Directions for this task
Your answer must be the full set of records, copied exactly, with no pictures in it.

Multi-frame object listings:
*** Block opens ***
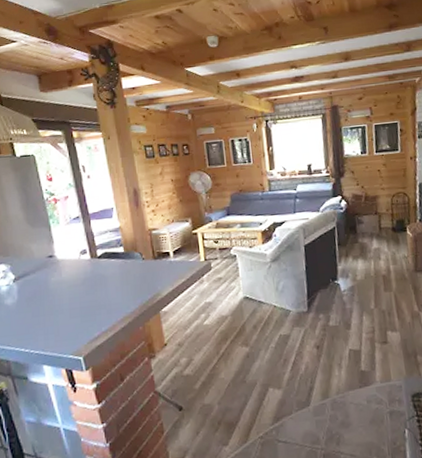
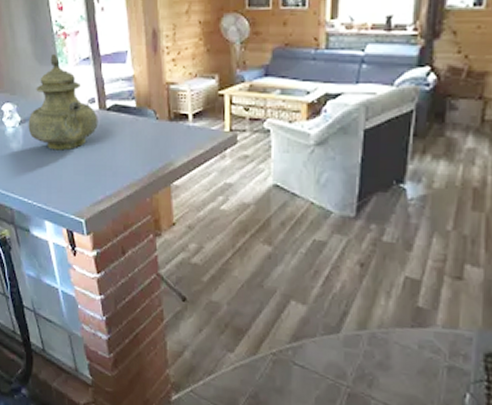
teapot: none [22,216,91,300] -> present [28,53,98,151]

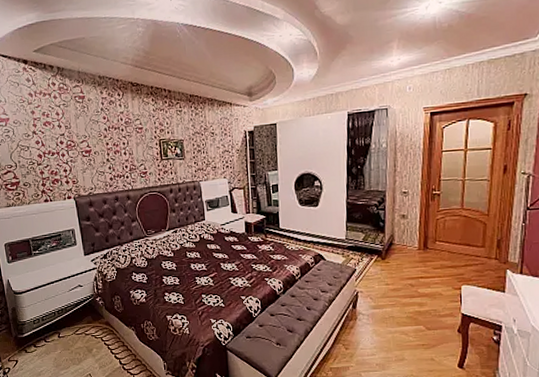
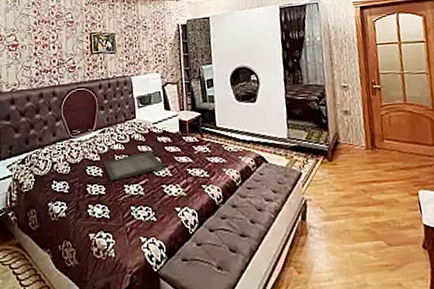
serving tray: none [176,249,233,274] -> present [103,151,166,182]

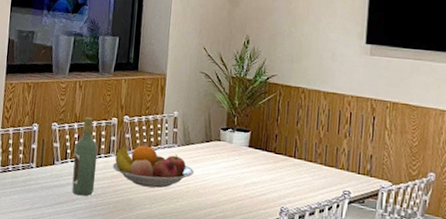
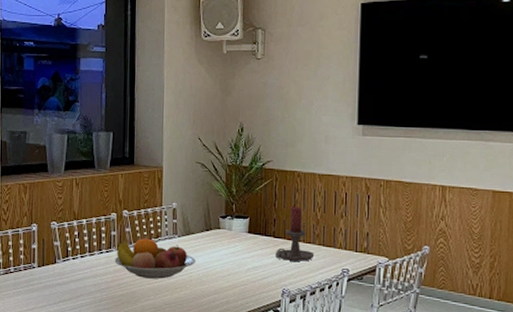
wine bottle: present [72,117,98,196] -> none [75,214,99,292]
candle holder: none [275,122,316,180] -> present [276,205,315,261]

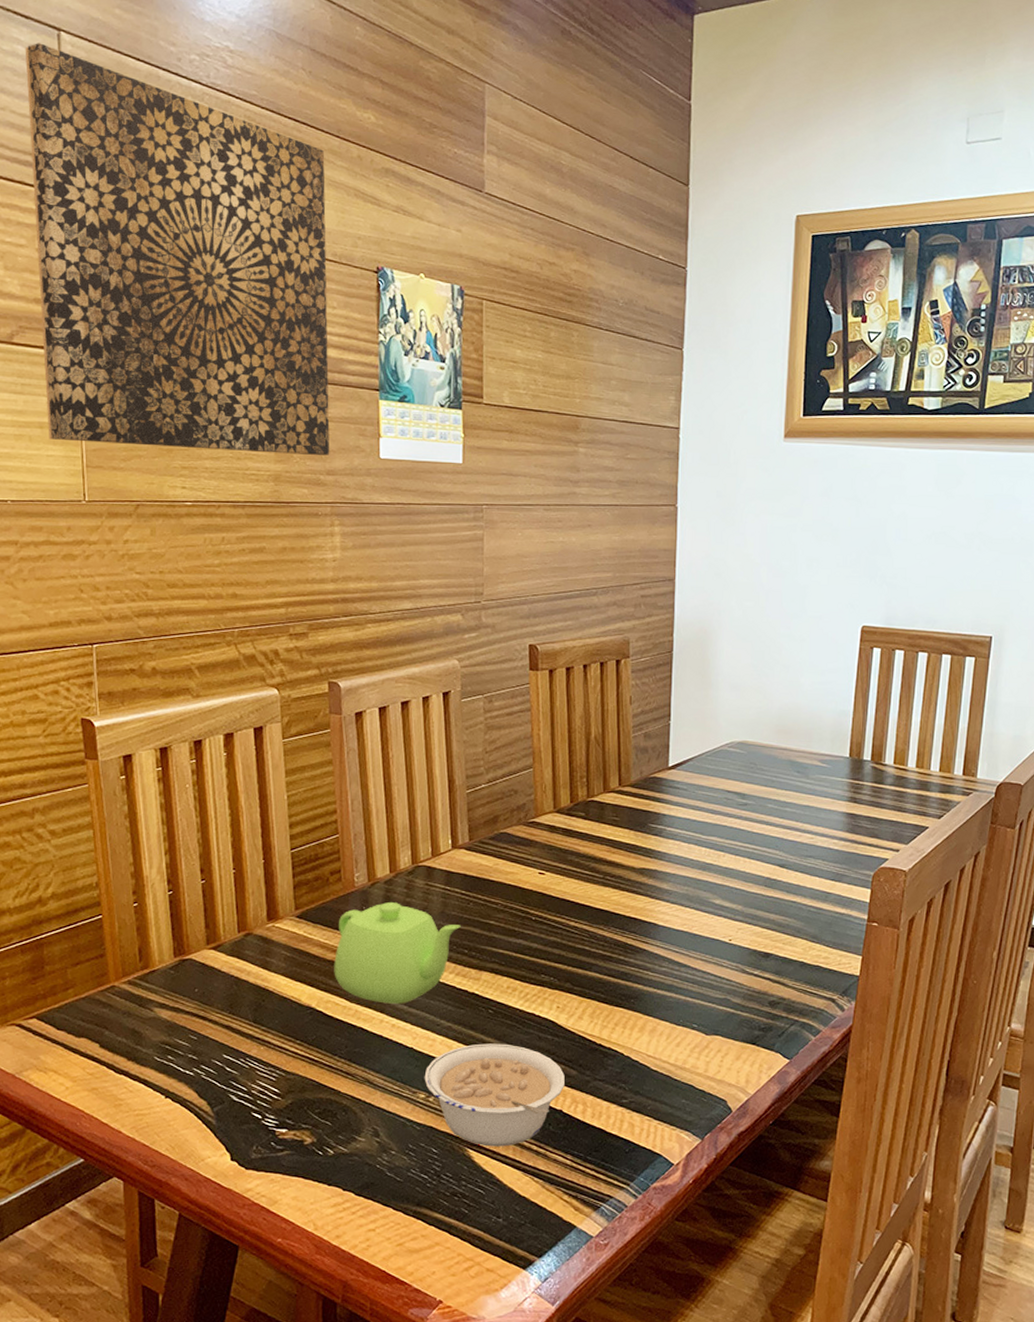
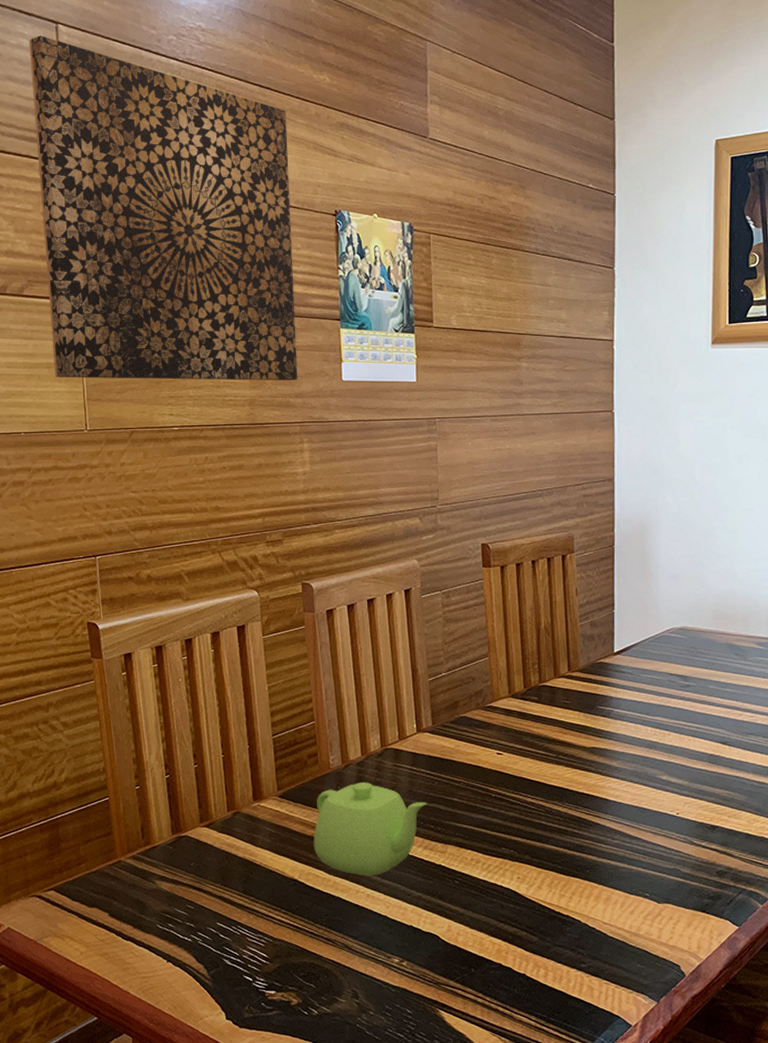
legume: present [424,1043,565,1147] -> none [397,912,527,1008]

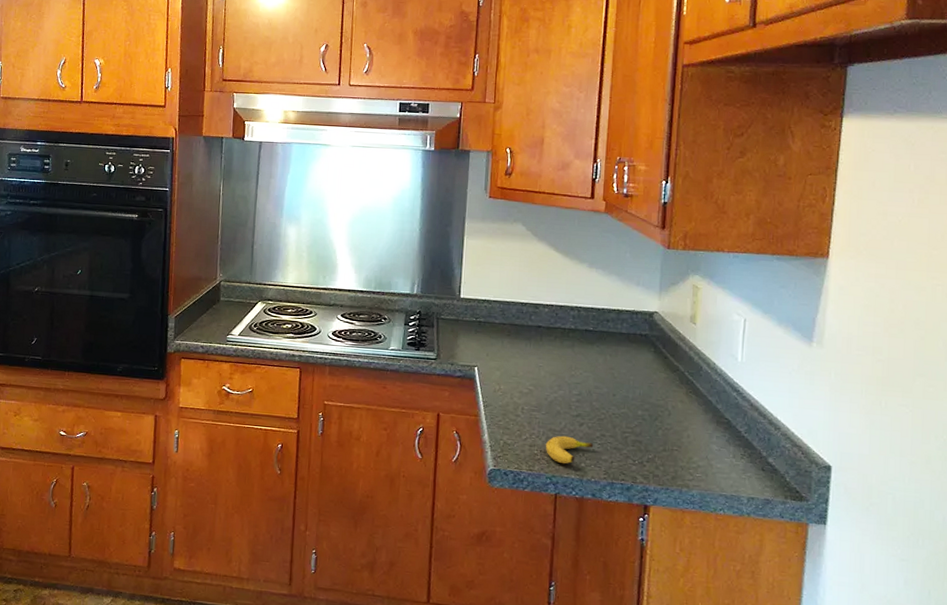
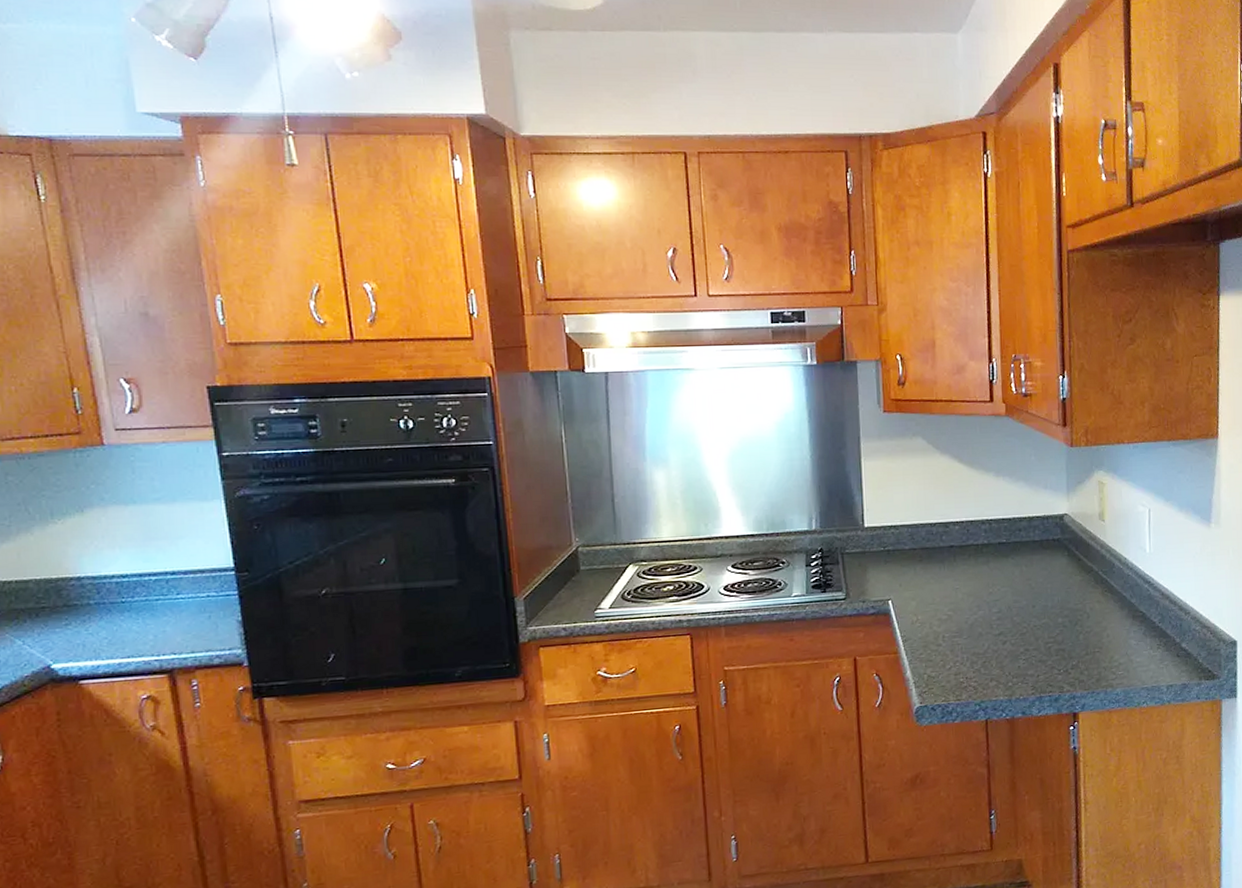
fruit: present [545,435,594,464] -> none [970,657,1019,687]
*** Block closes ***
Output of the task
teapot: none [22,216,91,300] -> present [28,53,98,151]

serving tray: none [176,249,233,274] -> present [103,151,166,182]

wine bottle: present [72,117,98,196] -> none [75,214,99,292]
candle holder: none [275,122,316,180] -> present [276,205,315,261]

legume: present [424,1043,565,1147] -> none [397,912,527,1008]

fruit: present [545,435,594,464] -> none [970,657,1019,687]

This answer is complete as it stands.